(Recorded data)
____

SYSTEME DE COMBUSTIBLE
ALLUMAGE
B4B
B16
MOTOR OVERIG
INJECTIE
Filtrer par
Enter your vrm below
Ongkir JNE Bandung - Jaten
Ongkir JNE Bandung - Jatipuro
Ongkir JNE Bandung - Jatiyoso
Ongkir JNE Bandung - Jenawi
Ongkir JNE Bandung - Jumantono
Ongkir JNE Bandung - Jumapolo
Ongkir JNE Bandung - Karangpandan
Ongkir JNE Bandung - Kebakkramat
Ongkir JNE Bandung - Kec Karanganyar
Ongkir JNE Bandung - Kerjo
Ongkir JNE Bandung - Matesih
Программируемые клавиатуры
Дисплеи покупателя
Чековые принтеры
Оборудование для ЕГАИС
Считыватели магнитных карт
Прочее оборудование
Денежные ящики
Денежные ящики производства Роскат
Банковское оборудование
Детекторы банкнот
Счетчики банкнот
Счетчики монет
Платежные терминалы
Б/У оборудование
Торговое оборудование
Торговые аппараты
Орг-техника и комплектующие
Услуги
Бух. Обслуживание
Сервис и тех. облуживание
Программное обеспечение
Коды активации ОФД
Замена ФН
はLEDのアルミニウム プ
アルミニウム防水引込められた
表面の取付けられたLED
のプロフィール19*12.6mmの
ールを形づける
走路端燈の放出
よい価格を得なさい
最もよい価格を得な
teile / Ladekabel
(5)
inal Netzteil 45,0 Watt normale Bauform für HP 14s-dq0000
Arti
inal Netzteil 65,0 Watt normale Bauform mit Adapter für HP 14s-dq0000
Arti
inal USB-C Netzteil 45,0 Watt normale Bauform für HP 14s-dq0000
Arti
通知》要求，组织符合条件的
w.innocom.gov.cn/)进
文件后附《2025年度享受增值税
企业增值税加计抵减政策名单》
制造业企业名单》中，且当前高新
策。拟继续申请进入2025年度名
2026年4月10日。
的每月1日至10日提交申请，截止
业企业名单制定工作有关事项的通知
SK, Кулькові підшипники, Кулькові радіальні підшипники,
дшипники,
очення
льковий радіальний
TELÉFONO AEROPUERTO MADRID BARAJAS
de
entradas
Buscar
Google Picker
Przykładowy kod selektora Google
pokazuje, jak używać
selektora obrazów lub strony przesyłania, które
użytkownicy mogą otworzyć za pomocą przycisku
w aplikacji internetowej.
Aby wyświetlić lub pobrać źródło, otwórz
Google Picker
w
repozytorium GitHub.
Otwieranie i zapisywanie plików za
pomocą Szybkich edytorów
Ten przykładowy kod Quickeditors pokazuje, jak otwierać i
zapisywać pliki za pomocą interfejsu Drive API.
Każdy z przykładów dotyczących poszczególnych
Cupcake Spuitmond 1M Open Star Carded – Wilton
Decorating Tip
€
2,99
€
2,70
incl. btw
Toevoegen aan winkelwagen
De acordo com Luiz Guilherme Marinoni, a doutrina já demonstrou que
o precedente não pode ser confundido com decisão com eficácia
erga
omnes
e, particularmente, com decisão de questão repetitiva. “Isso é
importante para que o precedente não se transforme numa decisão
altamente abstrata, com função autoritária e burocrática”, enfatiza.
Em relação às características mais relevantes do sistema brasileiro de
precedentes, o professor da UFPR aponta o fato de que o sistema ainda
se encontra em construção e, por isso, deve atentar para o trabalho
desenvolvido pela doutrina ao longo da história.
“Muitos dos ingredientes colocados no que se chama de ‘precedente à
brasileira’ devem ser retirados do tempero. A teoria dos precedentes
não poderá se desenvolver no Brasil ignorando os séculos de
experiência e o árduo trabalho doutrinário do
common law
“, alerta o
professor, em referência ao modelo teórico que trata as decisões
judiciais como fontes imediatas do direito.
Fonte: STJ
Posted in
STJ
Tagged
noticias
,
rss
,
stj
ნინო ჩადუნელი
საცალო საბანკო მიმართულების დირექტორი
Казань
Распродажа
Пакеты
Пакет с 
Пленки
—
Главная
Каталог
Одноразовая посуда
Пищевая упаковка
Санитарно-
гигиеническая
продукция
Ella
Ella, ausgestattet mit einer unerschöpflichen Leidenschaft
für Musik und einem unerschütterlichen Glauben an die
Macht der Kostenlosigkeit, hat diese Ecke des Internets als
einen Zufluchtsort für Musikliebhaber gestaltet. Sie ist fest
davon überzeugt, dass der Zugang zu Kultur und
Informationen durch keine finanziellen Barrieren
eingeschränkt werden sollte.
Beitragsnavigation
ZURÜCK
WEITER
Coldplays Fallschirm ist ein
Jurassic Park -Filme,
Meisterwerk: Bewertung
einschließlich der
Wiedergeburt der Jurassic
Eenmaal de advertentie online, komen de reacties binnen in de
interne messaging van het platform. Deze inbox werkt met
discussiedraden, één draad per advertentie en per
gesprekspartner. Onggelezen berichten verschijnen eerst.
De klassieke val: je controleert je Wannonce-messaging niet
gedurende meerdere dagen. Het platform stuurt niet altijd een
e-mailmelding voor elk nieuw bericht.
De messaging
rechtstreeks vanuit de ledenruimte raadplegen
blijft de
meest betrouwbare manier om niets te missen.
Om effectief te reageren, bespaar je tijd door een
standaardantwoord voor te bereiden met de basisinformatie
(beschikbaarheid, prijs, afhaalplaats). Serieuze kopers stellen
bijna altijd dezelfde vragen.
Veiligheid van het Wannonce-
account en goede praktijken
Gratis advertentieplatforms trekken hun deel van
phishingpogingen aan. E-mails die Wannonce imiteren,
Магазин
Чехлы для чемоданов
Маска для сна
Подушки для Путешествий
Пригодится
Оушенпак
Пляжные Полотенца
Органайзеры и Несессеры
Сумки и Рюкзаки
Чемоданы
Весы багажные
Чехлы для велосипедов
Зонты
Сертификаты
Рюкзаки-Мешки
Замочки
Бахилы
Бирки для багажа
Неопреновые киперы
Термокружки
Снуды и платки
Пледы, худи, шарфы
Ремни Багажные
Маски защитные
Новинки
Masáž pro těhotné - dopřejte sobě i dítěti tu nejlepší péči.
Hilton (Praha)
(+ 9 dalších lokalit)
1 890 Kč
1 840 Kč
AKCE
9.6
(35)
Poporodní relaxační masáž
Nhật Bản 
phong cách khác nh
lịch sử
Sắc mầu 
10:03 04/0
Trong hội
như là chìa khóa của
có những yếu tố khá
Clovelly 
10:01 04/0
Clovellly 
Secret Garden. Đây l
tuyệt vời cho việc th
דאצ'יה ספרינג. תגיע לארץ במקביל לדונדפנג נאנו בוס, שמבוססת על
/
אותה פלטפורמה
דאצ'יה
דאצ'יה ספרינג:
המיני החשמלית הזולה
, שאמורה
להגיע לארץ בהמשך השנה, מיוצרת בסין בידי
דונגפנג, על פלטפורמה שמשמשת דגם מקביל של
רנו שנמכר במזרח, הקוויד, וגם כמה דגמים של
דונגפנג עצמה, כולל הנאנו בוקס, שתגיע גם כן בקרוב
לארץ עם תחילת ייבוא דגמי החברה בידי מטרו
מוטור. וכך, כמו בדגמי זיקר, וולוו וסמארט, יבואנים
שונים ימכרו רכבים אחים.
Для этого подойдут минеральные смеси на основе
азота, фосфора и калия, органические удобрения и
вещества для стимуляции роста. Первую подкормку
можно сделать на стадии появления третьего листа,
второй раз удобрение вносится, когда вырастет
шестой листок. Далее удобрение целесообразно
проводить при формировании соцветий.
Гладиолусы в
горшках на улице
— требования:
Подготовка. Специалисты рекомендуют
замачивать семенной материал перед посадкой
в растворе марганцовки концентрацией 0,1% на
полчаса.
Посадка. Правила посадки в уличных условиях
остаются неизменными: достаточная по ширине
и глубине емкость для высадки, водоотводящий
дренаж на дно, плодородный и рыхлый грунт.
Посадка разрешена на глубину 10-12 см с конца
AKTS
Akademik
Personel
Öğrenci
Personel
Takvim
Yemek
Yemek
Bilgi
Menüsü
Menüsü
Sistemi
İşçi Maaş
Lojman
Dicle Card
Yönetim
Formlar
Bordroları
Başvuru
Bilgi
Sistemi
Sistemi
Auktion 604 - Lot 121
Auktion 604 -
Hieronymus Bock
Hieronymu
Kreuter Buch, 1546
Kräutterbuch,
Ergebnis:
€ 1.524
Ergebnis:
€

____

** PROBLEM DETAILS **
Please return the lines of the listing above word for word, from its first line through the line that contains "Ongkir JNE Bandung - Kebakkramat". Include both of those lines.

** RESPONSE FOR THIS EXERCISE **
SYSTEME DE COMBUSTIBLE
ALLUMAGE
B4B
B16
MOTOR OVERIG
INJECTIE
Filtrer par
Enter your vrm below
Ongkir JNE Bandung - Jaten
Ongkir JNE Bandung - Jatipuro
Ongkir JNE Bandung - Jatiyoso
Ongkir JNE Bandung - Jenawi
Ongkir JNE Bandung - Jumantono
Ongkir JNE Bandung - Jumapolo
Ongkir JNE Bandung - Karangpandan
Ongkir JNE Bandung - Kebakkramat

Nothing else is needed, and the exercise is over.